- **WHAT IS NEEDED**:
Go through the listing below and output exactly the line with "EVA Foam and Plastic Tray", the line with "lifeguard, gave me", and each line between; omit the rest.
***** DATA FOR REVIEW
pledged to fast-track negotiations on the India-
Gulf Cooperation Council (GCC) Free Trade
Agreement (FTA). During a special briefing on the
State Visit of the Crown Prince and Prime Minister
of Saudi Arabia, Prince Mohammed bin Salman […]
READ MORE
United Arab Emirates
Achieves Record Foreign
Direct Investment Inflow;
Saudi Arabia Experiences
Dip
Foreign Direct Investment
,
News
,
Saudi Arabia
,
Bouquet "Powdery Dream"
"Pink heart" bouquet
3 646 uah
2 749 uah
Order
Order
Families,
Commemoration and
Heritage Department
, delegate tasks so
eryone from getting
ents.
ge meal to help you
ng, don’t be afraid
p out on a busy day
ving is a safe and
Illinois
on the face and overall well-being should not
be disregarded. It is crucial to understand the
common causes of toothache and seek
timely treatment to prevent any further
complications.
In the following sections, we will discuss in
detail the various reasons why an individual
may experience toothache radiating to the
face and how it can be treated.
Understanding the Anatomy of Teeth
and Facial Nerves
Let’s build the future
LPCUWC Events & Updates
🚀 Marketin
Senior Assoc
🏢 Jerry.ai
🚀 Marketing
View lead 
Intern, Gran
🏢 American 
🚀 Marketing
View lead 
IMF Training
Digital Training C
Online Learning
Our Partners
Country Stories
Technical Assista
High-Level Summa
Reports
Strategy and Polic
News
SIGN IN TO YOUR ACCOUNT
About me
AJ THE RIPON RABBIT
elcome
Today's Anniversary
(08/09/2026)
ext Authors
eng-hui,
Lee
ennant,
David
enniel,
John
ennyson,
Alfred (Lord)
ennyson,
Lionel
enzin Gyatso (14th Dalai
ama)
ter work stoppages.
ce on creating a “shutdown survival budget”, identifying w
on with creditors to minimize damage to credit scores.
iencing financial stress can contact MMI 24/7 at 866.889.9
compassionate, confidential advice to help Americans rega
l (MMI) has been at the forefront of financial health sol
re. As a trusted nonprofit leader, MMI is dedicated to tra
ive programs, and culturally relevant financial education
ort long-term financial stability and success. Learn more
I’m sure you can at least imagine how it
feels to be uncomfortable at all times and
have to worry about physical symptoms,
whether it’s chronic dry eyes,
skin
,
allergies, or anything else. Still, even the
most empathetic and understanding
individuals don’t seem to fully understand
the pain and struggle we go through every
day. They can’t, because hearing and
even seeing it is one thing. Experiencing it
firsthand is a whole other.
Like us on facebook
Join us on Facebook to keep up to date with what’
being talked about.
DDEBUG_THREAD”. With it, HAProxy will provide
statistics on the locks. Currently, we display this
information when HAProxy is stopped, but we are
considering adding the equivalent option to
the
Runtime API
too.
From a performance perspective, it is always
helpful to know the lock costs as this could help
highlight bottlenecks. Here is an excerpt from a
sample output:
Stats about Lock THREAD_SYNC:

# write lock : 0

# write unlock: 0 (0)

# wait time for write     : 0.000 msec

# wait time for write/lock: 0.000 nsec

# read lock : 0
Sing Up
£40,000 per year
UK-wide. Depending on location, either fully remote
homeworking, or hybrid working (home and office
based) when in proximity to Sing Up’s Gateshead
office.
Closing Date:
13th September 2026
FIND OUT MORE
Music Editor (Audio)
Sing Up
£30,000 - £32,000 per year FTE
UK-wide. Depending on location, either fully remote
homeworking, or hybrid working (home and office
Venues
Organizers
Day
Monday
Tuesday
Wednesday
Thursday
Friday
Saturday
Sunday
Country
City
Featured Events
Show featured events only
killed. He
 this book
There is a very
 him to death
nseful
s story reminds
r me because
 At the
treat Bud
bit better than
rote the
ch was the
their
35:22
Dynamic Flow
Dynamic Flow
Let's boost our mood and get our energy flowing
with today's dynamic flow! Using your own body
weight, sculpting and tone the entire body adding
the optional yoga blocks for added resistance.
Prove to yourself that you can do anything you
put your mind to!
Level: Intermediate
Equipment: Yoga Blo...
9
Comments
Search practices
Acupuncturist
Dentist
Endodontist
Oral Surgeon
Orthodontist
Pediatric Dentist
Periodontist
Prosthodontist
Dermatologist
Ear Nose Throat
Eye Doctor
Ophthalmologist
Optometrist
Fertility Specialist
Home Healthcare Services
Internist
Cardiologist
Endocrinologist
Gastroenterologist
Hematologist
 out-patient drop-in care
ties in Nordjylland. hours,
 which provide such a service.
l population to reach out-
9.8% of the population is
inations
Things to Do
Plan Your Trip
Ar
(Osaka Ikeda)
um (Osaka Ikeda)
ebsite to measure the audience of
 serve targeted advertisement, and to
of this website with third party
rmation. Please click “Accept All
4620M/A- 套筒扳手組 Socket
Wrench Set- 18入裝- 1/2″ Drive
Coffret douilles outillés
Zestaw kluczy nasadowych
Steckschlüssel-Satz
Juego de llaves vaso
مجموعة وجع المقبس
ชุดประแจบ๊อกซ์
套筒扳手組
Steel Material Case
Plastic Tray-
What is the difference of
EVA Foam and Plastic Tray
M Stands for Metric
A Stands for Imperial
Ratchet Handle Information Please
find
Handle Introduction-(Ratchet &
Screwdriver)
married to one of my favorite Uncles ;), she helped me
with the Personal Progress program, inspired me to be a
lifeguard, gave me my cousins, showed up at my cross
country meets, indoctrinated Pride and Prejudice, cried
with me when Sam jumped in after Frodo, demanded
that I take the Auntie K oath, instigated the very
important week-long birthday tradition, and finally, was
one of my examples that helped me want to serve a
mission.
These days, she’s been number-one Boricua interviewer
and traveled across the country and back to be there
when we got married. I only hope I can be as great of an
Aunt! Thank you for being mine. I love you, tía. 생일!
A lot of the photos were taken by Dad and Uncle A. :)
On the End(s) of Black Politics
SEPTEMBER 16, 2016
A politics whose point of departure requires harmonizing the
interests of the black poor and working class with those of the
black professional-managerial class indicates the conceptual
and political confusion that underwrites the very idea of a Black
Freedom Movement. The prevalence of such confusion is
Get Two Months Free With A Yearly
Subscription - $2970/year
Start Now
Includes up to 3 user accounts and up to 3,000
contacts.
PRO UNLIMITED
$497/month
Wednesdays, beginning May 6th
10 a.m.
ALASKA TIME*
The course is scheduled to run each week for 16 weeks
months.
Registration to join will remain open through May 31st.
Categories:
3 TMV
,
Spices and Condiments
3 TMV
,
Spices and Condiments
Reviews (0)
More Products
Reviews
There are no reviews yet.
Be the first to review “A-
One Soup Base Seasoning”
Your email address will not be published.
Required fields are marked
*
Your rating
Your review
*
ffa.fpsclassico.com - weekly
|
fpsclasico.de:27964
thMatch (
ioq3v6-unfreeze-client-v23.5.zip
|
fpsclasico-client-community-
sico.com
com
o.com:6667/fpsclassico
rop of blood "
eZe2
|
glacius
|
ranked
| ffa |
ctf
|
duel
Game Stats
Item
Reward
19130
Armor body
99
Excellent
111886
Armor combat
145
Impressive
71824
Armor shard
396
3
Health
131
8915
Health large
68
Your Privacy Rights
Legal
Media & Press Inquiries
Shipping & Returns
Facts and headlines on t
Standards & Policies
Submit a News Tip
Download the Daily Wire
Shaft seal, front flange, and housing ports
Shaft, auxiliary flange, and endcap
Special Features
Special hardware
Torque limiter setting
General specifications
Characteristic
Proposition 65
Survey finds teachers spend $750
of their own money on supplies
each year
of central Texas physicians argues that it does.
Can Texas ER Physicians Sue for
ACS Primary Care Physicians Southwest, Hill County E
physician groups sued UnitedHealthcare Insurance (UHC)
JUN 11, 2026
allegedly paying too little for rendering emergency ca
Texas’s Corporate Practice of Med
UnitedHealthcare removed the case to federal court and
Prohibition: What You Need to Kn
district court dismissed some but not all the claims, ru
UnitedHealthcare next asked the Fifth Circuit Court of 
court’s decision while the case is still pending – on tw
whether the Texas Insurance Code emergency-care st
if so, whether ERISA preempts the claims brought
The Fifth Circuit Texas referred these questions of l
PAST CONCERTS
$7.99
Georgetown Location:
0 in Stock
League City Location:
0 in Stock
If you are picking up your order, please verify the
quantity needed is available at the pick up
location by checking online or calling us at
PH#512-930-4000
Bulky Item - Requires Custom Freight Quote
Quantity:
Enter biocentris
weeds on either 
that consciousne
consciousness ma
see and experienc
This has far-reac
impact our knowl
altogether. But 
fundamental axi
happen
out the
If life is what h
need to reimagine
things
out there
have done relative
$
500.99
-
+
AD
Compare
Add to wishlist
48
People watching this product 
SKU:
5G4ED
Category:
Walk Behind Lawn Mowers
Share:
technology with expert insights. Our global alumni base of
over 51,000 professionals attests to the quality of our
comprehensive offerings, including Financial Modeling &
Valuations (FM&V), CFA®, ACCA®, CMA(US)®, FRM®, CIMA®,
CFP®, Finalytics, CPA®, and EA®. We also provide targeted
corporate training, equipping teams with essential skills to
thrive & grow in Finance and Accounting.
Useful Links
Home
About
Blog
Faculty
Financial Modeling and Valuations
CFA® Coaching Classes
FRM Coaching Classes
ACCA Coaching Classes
**********
- **EXERCISE RESULT**:
EVA Foam and Plastic Tray
M Stands for Metric
A Stands for Imperial
Ratchet Handle Information Please
find
Handle Introduction-(Ratchet &
Screwdriver)
married to one of my favorite Uncles ;), she helped me
with the Personal Progress program, inspired me to be a
lifeguard, gave me my cousins, showed up at my cross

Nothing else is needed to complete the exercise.